--- BEGIN EXCERPT PROVIDED ---

Export data, the secret of Go's fast builds

Published on 2020-03-07
Tagged: compilers go
More posts

Quick build speed is one of Go's key advantages. It's actually one of the reasons the language was created. Robert Griesemer and Rob Pike mentioned in an interview on Go Time they started brainstorming about Go after being frustrated by 45 minute build times for a C++ program.

There are many reasons that Go builds are fast. The language itself is simple compared with languages like C++, Rust, or Scala. The compiler doesn't need to work as hard to parse and type-check code. The compiler performs relatively few optimizations, since build speed is a priority. A new optimization needs to "pay for itself" by making the compiler faster in order to be considered worthwhile.

There's another clever trick I'd like to focus on though: each compiled Go package contains something called export data, a binary description of its exported definitions. When the compiler handles an import, it can quickly scan the imported package's export data to learn everything it needs to know about its definitions. This is much faster than parsing and type-checking sources of imported packages, so building large programs is very fast.

Exploring export data

When the Go compiler builds a package, it produces an archive file (.a). You can extract these files using the ar tool installed on your system or using go tool pack, which takes most of the same arguments.

$ go list -export -f '{{.Export}}' fmt
/opt/go/go1.14/pkg/linux_amd64/fmt.a

$ ar x /opt/go/go1.14/pkg/linux_amd64/fmt.a
$ ls
_go_.o  __.PKGDEF

Typically, a package archive contains two files. _go_.o contains the package's compiled code, which is used by the linker to construct a binary. __.PKGDEF contains package's export data, which is used by the compiler when building packages that import the compiled package.

Export data is binary type information about definitions that may be relevant to importing packages. It serves the same purpose as a header in C or C++, essentially containing a list of declarations. All exported definitions are described in the export data (hence the name). Non-exported definitions are included as well if they're mentioned in exported definitions, for example, in a function return type. Definitions from other imported packages may be included for the same reason, but it's important to note that a package's export data doesn't include all the information from its transitively imported packages' export data. Only definitions needed to describe a package's own exported definitions are included in its export data.

Export data can be read and written using the golang.org/x/tools/go/gcexportdata package. You can use the gopackages tool to read and print type information from export data on the command line. (gopackages can do many other things, too; it's the command line interface for golang.org/x/tools/go/packages).

--- END EXCERPT PROVIDED ---
--- BEGIN DATA ---

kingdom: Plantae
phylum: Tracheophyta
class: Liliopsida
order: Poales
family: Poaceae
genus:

--- END DATA ---

(PROBLEM REQUIREMENTS): List every programming language other than Go that the article on Go's export data names.

(RESPONSE FOR THIS EXERCISE): C++, Rust, Scala, C